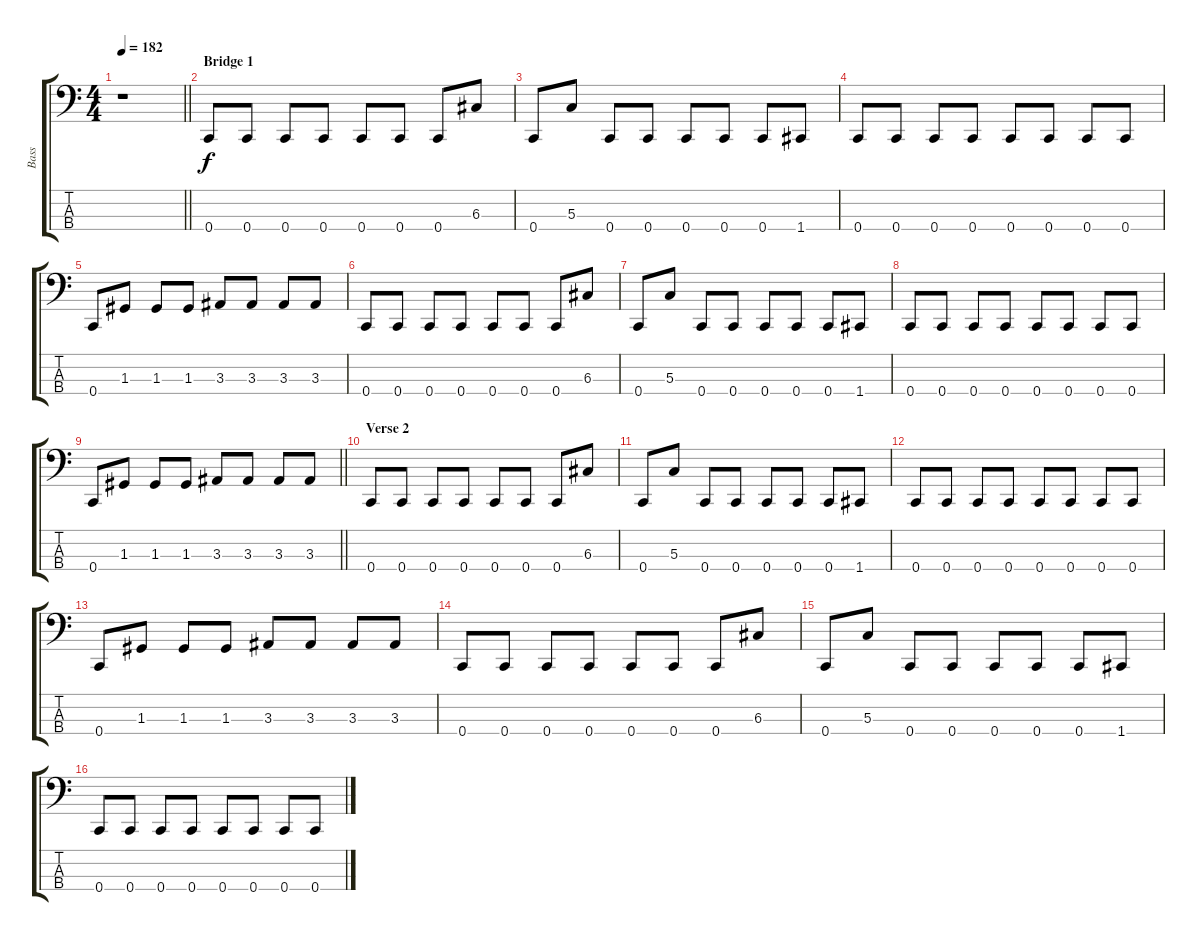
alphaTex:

\track ("Bass" "Bass") {instrument electricbasspick}
\staff {score tabs}
\tuning (F2 C2 G1 C1) {hide}
\ts (4 4)
\tempo 182
\clef f4
\barLineRight lightlight
\ks c
r.1{dy f} |
\section ("" "Bridge 1")
0.4.8 0.4.8 0.4.8 0.4.8 0.4.8 0.4.8 0.4.8 6.3.8 |
0.4.8 5.3.8 0.4.8 0.4.8 0.4.8 0.4.8 0.4.8 1.4.8 |
0.4.8 0.4.8 0.4.8 0.4.8 0.4.8 0.4.8 0.4.8 0.4.8 |
0.4.8 1.3.8 1.3.8 1.3.8 3.3.8 3.3.8 3.3.8 3.3.8 |
0.4.8 0.4.8 0.4.8 0.4.8 0.4.8 0.4.8 0.4.8 6.3.8 |
0.4.8 5.3.8 0.4.8 0.4.8 0.4.8 0.4.8 0.4.8 1.4.8 |
0.4.8 0.4.8 0.4.8 0.4.8 0.4.8 0.4.8 0.4.8 0.4.8 |
\barLineRight lightlight
0.4.8 1.3.8 1.3.8 1.3.8 3.3.8 3.3.8 3.3.8 3.3.8 |
\section ("" "Verse 2")
0.4.8 0.4.8 0.4.8 0.4.8 0.4.8 0.4.8 0.4.8 6.3.8 |
0.4.8 5.3.8 0.4.8 0.4.8 0.4.8 0.4.8 0.4.8 1.4.8 |
0.4.8 0.4.8 0.4.8 0.4.8 0.4.8 0.4.8 0.4.8 0.4.8 |
0.4.8 1.3.8 1.3.8 1.3.8 3.3.8 3.3.8 3.3.8 3.3.8 |
0.4.8 0.4.8 0.4.8 0.4.8 0.4.8 0.4.8 0.4.8 6.3.8 |
0.4.8 5.3.8 0.4.8 0.4.8 0.4.8 0.4.8 0.4.8 1.4.8 |
0.4.8 0.4.8 0.4.8 0.4.8 0.4.8 0.4.8 0.4.8 0.4.8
====================
Reproduce every row above character for character, keeping only the alphaTex text and leaving out the pictures.

alphaTex:

\track ("Bass" "Bass") {instrument electricbasspick}
\staff {score tabs}
\tuning (F2 C2 G1 C1) {hide}
\ts (4 4)
\tempo 182
\clef f4
\barLineRight lightlight
\ks c
r.1{dy f} |
\section ("" "Bridge 1")
0.4.8 0.4.8 0.4.8 0.4.8 0.4.8 0.4.8 0.4.8 6.3.8 |
0.4.8 5.3.8 0.4.8 0.4.8 0.4.8 0.4.8 0.4.8 1.4.8 |
0.4.8 0.4.8 0.4.8 0.4.8 0.4.8 0.4.8 0.4.8 0.4.8 |
0.4.8 1.3.8 1.3.8 1.3.8 3.3.8 3.3.8 3.3.8 3.3.8 |
0.4.8 0.4.8 0.4.8 0.4.8 0.4.8 0.4.8 0.4.8 6.3.8 |
0.4.8 5.3.8 0.4.8 0.4.8 0.4.8 0.4.8 0.4.8 1.4.8 |
0.4.8 0.4.8 0.4.8 0.4.8 0.4.8 0.4.8 0.4.8 0.4.8 |
\barLineRight lightlight
0.4.8 1.3.8 1.3.8 1.3.8 3.3.8 3.3.8 3.3.8 3.3.8 |
\section ("" "Verse 2")
0.4.8 0.4.8 0.4.8 0.4.8 0.4.8 0.4.8 0.4.8 6.3.8 |
0.4.8 5.3.8 0.4.8 0.4.8 0.4.8 0.4.8 0.4.8 1.4.8 |
0.4.8 0.4.8 0.4.8 0.4.8 0.4.8 0.4.8 0.4.8 0.4.8 |
0.4.8 1.3.8 1.3.8 1.3.8 3.3.8 3.3.8 3.3.8 3.3.8 |
0.4.8 0.4.8 0.4.8 0.4.8 0.4.8 0.4.8 0.4.8 6.3.8 |
0.4.8 5.3.8 0.4.8 0.4.8 0.4.8 0.4.8 0.4.8 1.4.8 |
0.4.8 0.4.8 0.4.8 0.4.8 0.4.8 0.4.8 0.4.8 0.4.8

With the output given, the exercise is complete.